*WHAT YOU WILL DO*: Can you render the material below as a Markdown table with the columns Row and Text, from the line with "pose: elev=78.3 azim=356.4" up to and including the line with "Dot at: (201, 237)", giving each line a row number and skipping blank lines?

*DATA SUPPLIED*:
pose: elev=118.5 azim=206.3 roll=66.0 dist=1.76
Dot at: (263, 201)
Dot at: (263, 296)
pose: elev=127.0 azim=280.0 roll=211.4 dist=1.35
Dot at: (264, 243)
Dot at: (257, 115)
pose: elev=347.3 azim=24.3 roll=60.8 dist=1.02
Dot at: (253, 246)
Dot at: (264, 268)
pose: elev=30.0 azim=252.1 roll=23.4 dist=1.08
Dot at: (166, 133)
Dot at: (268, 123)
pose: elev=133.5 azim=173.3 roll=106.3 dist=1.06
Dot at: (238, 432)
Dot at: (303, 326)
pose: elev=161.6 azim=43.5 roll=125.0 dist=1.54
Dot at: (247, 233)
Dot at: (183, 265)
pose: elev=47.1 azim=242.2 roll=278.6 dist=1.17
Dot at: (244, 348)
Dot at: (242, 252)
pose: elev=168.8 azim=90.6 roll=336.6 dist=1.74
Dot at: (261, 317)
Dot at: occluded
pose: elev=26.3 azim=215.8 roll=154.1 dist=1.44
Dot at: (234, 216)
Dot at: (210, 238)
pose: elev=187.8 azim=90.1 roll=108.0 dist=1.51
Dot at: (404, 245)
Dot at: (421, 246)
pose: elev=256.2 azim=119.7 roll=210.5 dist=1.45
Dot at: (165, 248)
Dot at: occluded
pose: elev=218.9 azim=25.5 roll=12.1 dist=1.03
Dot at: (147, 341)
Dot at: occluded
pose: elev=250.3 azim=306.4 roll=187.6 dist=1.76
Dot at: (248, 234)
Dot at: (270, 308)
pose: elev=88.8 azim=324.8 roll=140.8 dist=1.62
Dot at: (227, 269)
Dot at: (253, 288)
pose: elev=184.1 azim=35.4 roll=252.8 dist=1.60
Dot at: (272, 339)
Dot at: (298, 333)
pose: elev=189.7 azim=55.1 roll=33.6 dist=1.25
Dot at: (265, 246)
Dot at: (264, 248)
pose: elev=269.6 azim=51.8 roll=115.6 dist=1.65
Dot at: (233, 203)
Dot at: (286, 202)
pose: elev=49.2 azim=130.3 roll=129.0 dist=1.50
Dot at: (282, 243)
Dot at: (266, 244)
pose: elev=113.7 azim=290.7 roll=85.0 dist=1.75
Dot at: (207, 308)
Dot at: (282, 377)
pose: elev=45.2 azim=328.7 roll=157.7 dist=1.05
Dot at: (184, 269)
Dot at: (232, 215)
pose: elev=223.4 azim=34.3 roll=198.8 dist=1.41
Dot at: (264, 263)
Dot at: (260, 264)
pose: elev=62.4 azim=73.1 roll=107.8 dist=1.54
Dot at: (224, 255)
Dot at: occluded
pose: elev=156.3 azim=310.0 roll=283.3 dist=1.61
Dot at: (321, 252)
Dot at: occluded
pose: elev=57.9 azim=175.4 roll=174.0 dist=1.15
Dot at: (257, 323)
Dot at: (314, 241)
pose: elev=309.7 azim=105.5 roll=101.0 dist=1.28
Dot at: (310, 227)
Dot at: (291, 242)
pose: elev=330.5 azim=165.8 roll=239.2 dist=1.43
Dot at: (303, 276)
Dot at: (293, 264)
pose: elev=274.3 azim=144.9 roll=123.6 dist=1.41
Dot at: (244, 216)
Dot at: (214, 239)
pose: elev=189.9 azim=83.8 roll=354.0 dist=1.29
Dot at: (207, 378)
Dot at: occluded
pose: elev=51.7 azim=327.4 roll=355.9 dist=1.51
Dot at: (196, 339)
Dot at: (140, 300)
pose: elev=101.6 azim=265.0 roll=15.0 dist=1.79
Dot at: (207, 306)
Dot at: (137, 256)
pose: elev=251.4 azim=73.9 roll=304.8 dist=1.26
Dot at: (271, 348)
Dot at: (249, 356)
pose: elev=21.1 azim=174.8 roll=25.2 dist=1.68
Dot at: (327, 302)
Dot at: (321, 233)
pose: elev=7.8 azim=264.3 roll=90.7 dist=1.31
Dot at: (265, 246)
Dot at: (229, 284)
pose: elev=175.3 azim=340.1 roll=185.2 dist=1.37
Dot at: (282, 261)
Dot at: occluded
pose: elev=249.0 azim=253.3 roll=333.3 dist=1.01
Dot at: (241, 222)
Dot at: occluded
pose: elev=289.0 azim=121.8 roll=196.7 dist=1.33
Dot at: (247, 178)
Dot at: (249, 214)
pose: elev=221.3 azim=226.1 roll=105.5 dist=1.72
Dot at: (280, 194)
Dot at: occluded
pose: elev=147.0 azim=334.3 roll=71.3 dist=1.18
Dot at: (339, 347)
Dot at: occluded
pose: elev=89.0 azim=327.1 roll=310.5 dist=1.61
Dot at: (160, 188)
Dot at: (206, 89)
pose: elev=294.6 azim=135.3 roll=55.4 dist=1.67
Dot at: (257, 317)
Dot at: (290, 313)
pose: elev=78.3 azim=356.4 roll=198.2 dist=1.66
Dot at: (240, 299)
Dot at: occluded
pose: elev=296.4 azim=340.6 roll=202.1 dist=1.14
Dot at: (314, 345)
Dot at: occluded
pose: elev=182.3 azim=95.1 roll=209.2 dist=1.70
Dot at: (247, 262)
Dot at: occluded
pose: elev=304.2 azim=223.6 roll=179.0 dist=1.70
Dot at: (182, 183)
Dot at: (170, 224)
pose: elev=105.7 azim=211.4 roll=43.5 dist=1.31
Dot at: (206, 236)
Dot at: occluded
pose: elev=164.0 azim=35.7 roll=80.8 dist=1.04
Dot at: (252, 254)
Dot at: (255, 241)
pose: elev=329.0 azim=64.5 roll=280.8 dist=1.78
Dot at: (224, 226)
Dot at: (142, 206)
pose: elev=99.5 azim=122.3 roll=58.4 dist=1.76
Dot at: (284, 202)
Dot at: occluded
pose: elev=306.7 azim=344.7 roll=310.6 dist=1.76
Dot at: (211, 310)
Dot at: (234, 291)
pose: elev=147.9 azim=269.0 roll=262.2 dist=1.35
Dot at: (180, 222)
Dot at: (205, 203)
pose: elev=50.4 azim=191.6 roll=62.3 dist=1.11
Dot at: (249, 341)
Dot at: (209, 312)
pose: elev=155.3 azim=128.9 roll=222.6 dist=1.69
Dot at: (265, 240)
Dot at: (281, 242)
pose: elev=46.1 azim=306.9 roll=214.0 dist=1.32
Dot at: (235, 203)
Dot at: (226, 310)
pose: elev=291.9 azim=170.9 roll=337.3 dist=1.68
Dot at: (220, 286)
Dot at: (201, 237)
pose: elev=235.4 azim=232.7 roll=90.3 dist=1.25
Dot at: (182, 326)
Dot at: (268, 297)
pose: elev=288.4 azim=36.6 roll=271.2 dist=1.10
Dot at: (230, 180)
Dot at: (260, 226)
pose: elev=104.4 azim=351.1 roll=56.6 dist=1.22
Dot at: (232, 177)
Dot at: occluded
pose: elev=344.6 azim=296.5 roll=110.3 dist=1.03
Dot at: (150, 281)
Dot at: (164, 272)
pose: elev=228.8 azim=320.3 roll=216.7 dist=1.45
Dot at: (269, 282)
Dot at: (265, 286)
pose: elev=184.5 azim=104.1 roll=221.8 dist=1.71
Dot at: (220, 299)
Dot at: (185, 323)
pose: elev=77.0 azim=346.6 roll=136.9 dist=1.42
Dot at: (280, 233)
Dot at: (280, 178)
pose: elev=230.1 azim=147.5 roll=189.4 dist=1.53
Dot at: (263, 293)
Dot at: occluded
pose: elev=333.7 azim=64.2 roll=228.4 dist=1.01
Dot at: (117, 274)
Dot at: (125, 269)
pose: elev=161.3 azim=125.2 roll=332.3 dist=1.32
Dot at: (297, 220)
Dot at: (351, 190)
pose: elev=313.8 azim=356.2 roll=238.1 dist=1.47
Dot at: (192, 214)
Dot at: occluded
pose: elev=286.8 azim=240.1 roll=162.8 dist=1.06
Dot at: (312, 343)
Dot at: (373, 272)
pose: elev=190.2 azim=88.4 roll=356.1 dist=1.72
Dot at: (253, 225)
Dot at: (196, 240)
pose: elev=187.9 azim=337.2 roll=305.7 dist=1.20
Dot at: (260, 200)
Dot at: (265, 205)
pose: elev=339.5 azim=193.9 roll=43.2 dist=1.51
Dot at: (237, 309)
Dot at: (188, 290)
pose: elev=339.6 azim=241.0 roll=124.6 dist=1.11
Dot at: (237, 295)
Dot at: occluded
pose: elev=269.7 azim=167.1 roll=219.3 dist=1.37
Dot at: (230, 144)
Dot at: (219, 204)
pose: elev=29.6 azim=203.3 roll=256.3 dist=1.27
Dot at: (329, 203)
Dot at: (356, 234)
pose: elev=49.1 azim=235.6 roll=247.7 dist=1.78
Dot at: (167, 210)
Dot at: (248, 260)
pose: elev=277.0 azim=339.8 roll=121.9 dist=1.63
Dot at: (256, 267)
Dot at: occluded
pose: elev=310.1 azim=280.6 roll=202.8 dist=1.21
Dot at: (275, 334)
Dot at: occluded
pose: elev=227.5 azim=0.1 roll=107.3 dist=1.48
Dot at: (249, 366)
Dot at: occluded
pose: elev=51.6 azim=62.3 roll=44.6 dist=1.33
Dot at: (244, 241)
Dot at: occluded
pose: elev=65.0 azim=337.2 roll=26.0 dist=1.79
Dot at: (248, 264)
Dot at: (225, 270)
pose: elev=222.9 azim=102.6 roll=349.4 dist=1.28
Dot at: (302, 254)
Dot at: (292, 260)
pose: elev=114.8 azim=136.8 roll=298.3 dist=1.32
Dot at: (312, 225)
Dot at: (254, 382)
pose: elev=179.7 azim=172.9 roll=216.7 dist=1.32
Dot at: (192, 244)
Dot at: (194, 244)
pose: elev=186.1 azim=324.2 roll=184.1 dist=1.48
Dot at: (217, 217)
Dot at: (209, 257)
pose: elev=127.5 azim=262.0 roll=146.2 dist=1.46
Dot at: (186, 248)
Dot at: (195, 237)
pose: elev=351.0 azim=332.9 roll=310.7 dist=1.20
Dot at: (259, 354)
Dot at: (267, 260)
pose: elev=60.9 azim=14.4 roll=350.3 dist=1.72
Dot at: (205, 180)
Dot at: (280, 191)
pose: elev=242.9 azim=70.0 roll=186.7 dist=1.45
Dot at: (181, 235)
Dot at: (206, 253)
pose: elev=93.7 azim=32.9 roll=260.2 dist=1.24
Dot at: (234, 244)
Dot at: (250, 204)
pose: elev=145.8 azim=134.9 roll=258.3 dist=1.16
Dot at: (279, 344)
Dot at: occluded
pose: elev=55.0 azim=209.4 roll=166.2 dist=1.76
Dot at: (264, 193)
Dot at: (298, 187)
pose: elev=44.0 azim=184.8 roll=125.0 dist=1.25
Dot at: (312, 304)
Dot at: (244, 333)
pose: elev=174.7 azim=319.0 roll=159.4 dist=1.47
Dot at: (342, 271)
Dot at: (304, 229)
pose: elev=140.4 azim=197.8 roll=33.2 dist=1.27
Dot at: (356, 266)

*OUTPUT BELOW*:
| Row | Text |
|---|---|
| 1 | pose: elev=78.3 azim=356.4 roll=198.2 dist=1.66 |
| 2 | Dot at: (240, 299) |
| 3 | Dot at: occluded |
| 4 | pose: elev=296.4 azim=340.6 roll=202.1 dist=1.14 |
| 5 | Dot at: (314, 345) |
| 6 | Dot at: occluded |
| 7 | pose: elev=182.3 azim=95.1 roll=209.2 dist=1.70 |
| 8 | Dot at: (247, 262) |
| 9 | Dot at: occluded |
| 10 | pose: elev=304.2 azim=223.6 roll=179.0 dist=1.70 |
| 11 | Dot at: (182, 183) |
| 12 | Dot at: (170, 224) |
| 13 | pose: elev=105.7 azim=211.4 roll=43.5 dist=1.31 |
| 14 | Dot at: (206, 236) |
| 15 | Dot at: occluded |
| 16 | pose: elev=164.0 azim=35.7 roll=80.8 dist=1.04 |
| 17 | Dot at: (252, 254) |
| 18 | Dot at: (255, 241) |
| 19 | pose: elev=329.0 azim=64.5 roll=280.8 dist=1.78 |
| 20 | Dot at: (224, 226) |
| 21 | Dot at: (142, 206) |
| 22 | pose: elev=99.5 azim=122.3 roll=58.4 dist=1.76 |
| 23 | Dot at: (284, 202) |
| 24 | Dot at: occluded |
| 25 | pose: elev=306.7 azim=344.7 roll=310.6 dist=1.76 |
| 26 | Dot at: (211, 310) |
| 27 | Dot at: (234, 291) |
| 28 | pose: elev=147.9 azim=269.0 roll=262.2 dist=1.35 |
| 29 | Dot at: (180, 222) |
| 30 | Dot at: (205, 203) |
| 31 | pose: elev=50.4 azim=191.6 roll=62.3 dist=1.11 |
| 32 | Dot at: (249, 341) |
| 33 | Dot at: (209, 312) |
| 34 | pose: elev=155.3 azim=128.9 roll=222.6 dist=1.69 |
| 35 | Dot at: (265, 240) |
| 36 | Dot at: (281, 242) |
| 37 | pose: elev=46.1 azim=306.9 roll=214.0 dist=1.32 |
| 38 | Dot at: (235, 203) |
| 39 | Dot at: (226, 310) |
| 40 | pose: elev=291.9 azim=170.9 roll=337.3 dist=1.68 |
| 41 | Dot at: (220, 286) |
| 42 | Dot at: (201, 237) |